The U.S.-India relationship has been on a relatively steady upward trajectory since 2000, when then-President Bill Clinton visited India, said Arun Singh, India's ambassador to the U.S.
He said that former President George W. Bush transformed the relationship further with the landmark civil nuclear agreement in 2008.
But under the tenure of Obama and Modi tenure, that dynamic has been turbo-charged. Obama has made two visits to India, the most by any sitting president. Obama has backed India's inclusion on the UN Security Council and in multilateral export control regimes, said Singh, who noted advances made in defense, trade and economic partnerships as well.
Meanwhile, Modi's current visit will mark his seventh meeting with Obama in the U.S. and abroad, according to Ashley Tellis, a senior associate at the Carnegie Endowment for International Peace.
India reorients
Over the course of those visits, the Indian leader has made a deliberate shift, said Dhume. "What Modi has done is made clear that a large country with a tradition of non-alignment is, under this prime minister, moving decisively toward a deeper relationship with the U.S.," Dhume said.

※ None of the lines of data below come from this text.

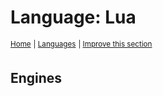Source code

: # Language: Lua
<sup>[Home](../index.md)</sup>
<sup> \| </sup>
<sup>[Languages](index.md)</sup>
<sup> \| </sup>
<sup>[Improve this section](https://github.com/rbuckton/regexp-features/edit/main/src/src/languages/lua.md "source for: name")</sup>


<!--
'name' sources:
  - [](../../src/languages/lua.md)
-->


## Engines




[new engine]: https://github.com/rbuckton/regexp-features/blob/main/CONTRIBUTING.md#adding-new-engines
[new feature]: https://github.com/rbuckton/regexp-features/blob/main/CONTRIBUTING.md#adding-new-features
[new language]: https://github.com/rbuckton/regexp-features/blob/main/CONTRIBUTING.md#adding-new-languages

[Anchors]: ../features/anchors.md
[Anchor]: ../features/anchors.md
[Buffer Boundaries]: ../features/buffer-boundaries.md
[Buffer Boundary]: ../features/buffer-boundaries.md
[Word Boundaries]: ../features/word-boundaries.md
[Word Boundary]: ../features/word-boundaries.md
[Text Segment Boundaries]: ../features/text-segment-boundaries.md
[Text Segment Boundary]: ../features/text-segment-boundaries.md
[Continuation Escape]: ../features/continuation-escape.md
[Alternatives]: ../features/alternatives.md
[Alternative]: ../features/alternatives.md
[Wildcard]: ../features/wildcard.md
[Wildcards]: ../features/wildcard.md
[Character Classes]: ../features/character-classes.md
[Character Class]: ../features/character-classes.md
[Posix Character Classes]: ../features/posix-character-classes.md
[Posix Character Class]: ../features/posix-character-classes.md
[Negated Posix Character Classes]: ../features/negated-posix-character-classes.md
[Negated Posix Character Class]: ../features/negated-posix-character-classes.md
[Collating Elements]: ../features/collating-elements.md
[Collating Element]: ../features/collating-elements.md
[Equivalence Classes]: ../features/equivalence-classes.md
[Equivalence Class]: ../features/equivalence-classes.md
[Character Class Escapes]: ../features/character-class-escapes.md
[Character Class Escape]: ../features/character-class-escapes.md
[Line Endings Escape]: ../features/line-endings-escape.md
[Character Property Escapes]: ../features/character-property-escapes.md
[Character Property Escape]: ../features/character-property-escapes.md
[Character Class Nested Set]: ../features/character-class-nested-set.md
[Character Class Nested Sets]: ../features/character-class-nested-set.md
[Character Class Intersection]: ../features/character-class-intersection.md
[Character Class Intersections]: ../features/character-class-intersection.md
[Character Class Subtraction]: ../features/character-class-subtraction.md
[Quoted Characters]: ../features/quoted-characters.md
[Quantifiers]: ../features/quantifiers.md
[Quantifier]: ../features/quantifiers.md
[Lazy Quantifiers]: ../features/lazy-quantifiers.md
[Lazy Quantifier]: ../features/lazy-quantifiers.md
[Possessive Quantifiers]: ../features/possessive-quantifiers.md
[Possessive Quantifier]: ../features/possessive-quantifiers.md
[Capturing Groups]: ../features/capturing-groups.md
[Capturing Group]: ../features/capturing-groups.md
[Capture Groups]: ../features/capturing-groups.md
[Capture Group]: ../features/capturing-groups.md
[Named Capturing Groups]: ../features/named-capturing-groups.md
[Named Capturing Group]: ../features/named-capturing-groups.md
[Named Capture Groups]: ../features/named-capturing-groups.md
[Named Capture Group]: ../features/named-capturing-groups.md
[Non-Capturing Groups]: ../features/non-capturing-groups.md
[Non-Capturing group]: ../features/non-capturing-groups.md
[Backreferences]: ../features/backreferences.md
[Backreference]: ../features/backreferences.md
[Comments]: ../features/comments.md
[Comment]: ../features/comments.md
[Line Comments]: ../features/line-comments.md
[Line Comment]: ../features/line-comments.md
[x-mode Comments]: ../features/line-comments.md
[x-mode Comment]: ../features/line-comments.md
[Modifiers]: ../features/modifiers.md
[Modifier]: ../features/modifiers.md
[Branch Reset]: ../features/branch-reset.md
[Lookahead]: ../features/lookahead.md
[Lookbehind]: ../features/lookbehind.md
[Non-Backtracking Expressions]: ../features/non-backtracking-expressions.md
[Non-Backtracking Expression]: ../features/non-backtracking-expressions.md
[Recursion]: ../features/recursion.md
[Recursive Expression]: ../features/recursion.md
[Conditional Expressions]: ../features/conditional-expressions.md
[Conditional Expression]: ../features/conditional-expressions.md
[Subroutines]: ../features/subroutines.md
[Subroutine]: ../features/subroutines.md
[Callouts]: ../features/callouts.md
[Callout]: ../features/callouts.md
[Flags]: ../features/flags.md
[Flag]: ../features/flags.md
[RegExp Flags]: ../features/flags.md
[RegExp Flag]: ../features/flags.md


[article:Anchors]: ../features/anchors.md
[article:Buffer Boundaries]: ../features/buffer-boundaries.md
[article:Word Boundaries]: ../features/word-boundaries.md
[article:Text Segment Boundaries]: ../features/text-segment-boundaries.md
[article:Continuation Escape]: ../features/continuation-escape.md
[article:Alternatives]: ../features/alternatives.md
[article:Wildcard]: ../features/wildcard.md
[article:Character Classes]: ../features/character-classes.md
[article:Posix Character Classes]: ../features/posix-character-classes.md
[article:Negated Posix Character Classes]: ../features/negated-posix-character-classes.md
[article:Collating Elements]: ../features/collating-elements.md
[article:Equivalence Classes]: ../features/equivalence-classes.md
[article:Character Class Escapes]: ../features/character-class-escapes.md
[article:Line Endings Escape]: ../features/line-endings-escape.md
[article:Character Property Escapes]: ../features/character-property-escapes.md
[article:Character Class Nested Set]: ../features/character-class-nested-set.md
[article:Character Class Intersection]: ../features/character-class-intersection.md
[article:Character Class Subtraction]: ../features/character-class-subtraction.md
[article:Quoted Characters]: ../features/quoted-characters.md
[article:Quantifiers]: ../features/quantifiers.md
[article:Lazy Quantifiers]: ../features/lazy-quantifiers.md
[article:Possessive Quantifiers]: ../features/possessive-quantifiers.md
[article:Capturing Groups]: ../features/capturing-groups.md
[article:Named Capturing Groups]: ../features/named-capturing-groups.md
[article:Non-Capturing Groups]: ../features/non-capturing-groups.md
[article:Backreferences]: ../features/backreferences.md
[article:Comments]: ../features/comments.md
[article:Line Comments]: ../features/line-comments.md
[article:Modifiers]: ../features/modifiers.md
[article:Branch Reset]: ../features/branch-reset.md
[article:Lookahead]: ../features/lookahead.md
[article:Lookbehind]: ../features/lookbehind.md
[article:Non-Backtracking Expressions]: ../features/non-backtracking-expressions.md
[article:Recursion]: ../features/recursion.md
[article:Conditional Expressions]: ../features/conditional-expressions.md
[article:Subroutines]: ../features/subroutines.md
[article:Callouts]: ../features/callouts.md
[article:Flags]: ../features/flags.md

[Reference]: #


[C++]: cpp.md
[C#]: csharp.md
[D]: d.md
[ECMAScript]: ecmascript.md
[F#]: fsharp.md
[Haskell]: haskell.md
[Java]: java.md
[Julia]: julia.md
[Lua]: lua.md
[Object Pascal]: object-pascal.md
[Perl]: perl.md
[Python]: python.md
[Ruby]: ruby.md
[Rust]: rust.md
[Tcl]: tcl.md
[VB.net]: vbnet.md
[C]: c.md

India had historically allied itself with the Soviet Union and then Russia, along with Brazil and China, as part of a group of countries that wanted to stay out of the U.S. orbit.
The bilateral relationship has gotten an extra boost from the chemistry the two leaders share. Raymond Vickery, who worked on U.S.-India trade as an assistant secretary of commerce under President Bill Clinton, attributed its roots to their similar backgrounds.
"Both Obama and Modi have spent most of their lives as outsiders," said Vickery, a global fellow at the Wilson Center. "They've both come to power with a common vision of being able to have a U.S.-India relationship that's worldwide in scope."
Modi, he said, is a "really down to earth guy who tries to answer your questions, he doesn't just try to come from talking points, and he comes with a very modest background."
U.S.-India ties aren't dependent on personal chemistry, though, Dhume said. The long, slow deepening links between the two countries is about "the importance of India, much more than the importance of Modi," he said, referring to its strong economy, positive trade and defense relationships and its status as a democratic model for the region and counterweight to China.
"India matters, no matter who is the leader," Dhume said.